Francis Goudard à René Monory, le 1er octobre 1981

Source : APR

Francis Goudard                                                                               Monsieur Monory

Ancien Ministre Sénateur de l’Allier

Palais du Luxembourg 75006 Paris

Monsieur le Ministre,

Suivant l’autre soir le débat télévisé sur les nationalisations, j’ai été aussi surpris que peiné de vous entendre dire que Renault avait été nationalisé (en vérité confisqué sans indemnité) parce que Louis Renault avait collaboré.

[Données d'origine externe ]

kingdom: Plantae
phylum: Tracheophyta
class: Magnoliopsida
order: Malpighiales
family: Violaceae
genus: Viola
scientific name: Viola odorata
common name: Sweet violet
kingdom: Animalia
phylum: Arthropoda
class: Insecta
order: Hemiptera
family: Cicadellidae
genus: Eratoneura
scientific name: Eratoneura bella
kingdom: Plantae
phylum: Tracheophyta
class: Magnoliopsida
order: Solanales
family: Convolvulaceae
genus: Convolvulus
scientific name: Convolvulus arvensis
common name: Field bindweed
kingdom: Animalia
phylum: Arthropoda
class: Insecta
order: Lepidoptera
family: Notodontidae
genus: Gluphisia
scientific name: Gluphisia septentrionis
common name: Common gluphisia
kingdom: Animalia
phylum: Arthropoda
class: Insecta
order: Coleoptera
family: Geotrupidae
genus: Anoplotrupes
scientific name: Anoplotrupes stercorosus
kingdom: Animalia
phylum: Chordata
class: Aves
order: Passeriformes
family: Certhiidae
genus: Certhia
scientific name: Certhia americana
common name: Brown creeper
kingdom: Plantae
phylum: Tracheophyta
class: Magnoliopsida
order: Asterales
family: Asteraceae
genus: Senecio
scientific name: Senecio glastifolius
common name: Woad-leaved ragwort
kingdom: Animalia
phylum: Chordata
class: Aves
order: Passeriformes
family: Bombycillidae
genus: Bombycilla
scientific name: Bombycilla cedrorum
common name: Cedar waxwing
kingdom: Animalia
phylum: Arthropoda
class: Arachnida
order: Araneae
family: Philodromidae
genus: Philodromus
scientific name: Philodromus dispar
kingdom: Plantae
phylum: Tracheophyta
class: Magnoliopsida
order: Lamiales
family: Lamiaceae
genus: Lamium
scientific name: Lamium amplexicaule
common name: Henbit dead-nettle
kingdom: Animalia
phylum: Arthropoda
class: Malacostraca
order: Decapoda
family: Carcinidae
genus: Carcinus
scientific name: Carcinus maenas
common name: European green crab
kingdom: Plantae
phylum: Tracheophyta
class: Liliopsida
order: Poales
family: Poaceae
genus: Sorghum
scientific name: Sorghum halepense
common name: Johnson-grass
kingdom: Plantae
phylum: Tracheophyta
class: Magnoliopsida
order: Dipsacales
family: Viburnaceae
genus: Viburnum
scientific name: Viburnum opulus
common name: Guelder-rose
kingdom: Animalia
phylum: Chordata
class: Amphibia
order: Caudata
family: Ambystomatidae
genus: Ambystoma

J’ai touché de près Louis Renault ainsi que ses directeurs généraux de Peyrecave et Asselot, responsables respectivement de l’automobile et de l’aviation. Ils ont été, comme Louis Renault, arrêtés puis inculpés rigoureusement des mêmes chefs.

Mais Louis Renault, malade et maltraité en prison, n’a pas survécu, plongeant le gouvernement dans un grand embarras et l’obligeant à prendre une ordonnance princière pour dépouiller un mort.

Les deux autres furent jugés et acquittés. Les chefs d’inculpation étant strictement les mêmes, il est ainsi prouvé que Louis Renault eût été acquitté s’il avait vécu… Le gouvernement s’est abaissé à punir un mort innocent.

Je vous écris pour honorer la mémoire de ces trois grands capitaines d’industrie, en rappelant que René de Peyrecave, aviateur de 14-18, a perdu ses deux fils aînés et son gendre à la guerre de 40.

Jean, mon ami et camarade de Centrale, avait rejoint à travers l’Espagne l’escadrille Lafayette comme pilote de chasse, pour mourir le 3 mai 1945 au retour d’une mission en Allemagne.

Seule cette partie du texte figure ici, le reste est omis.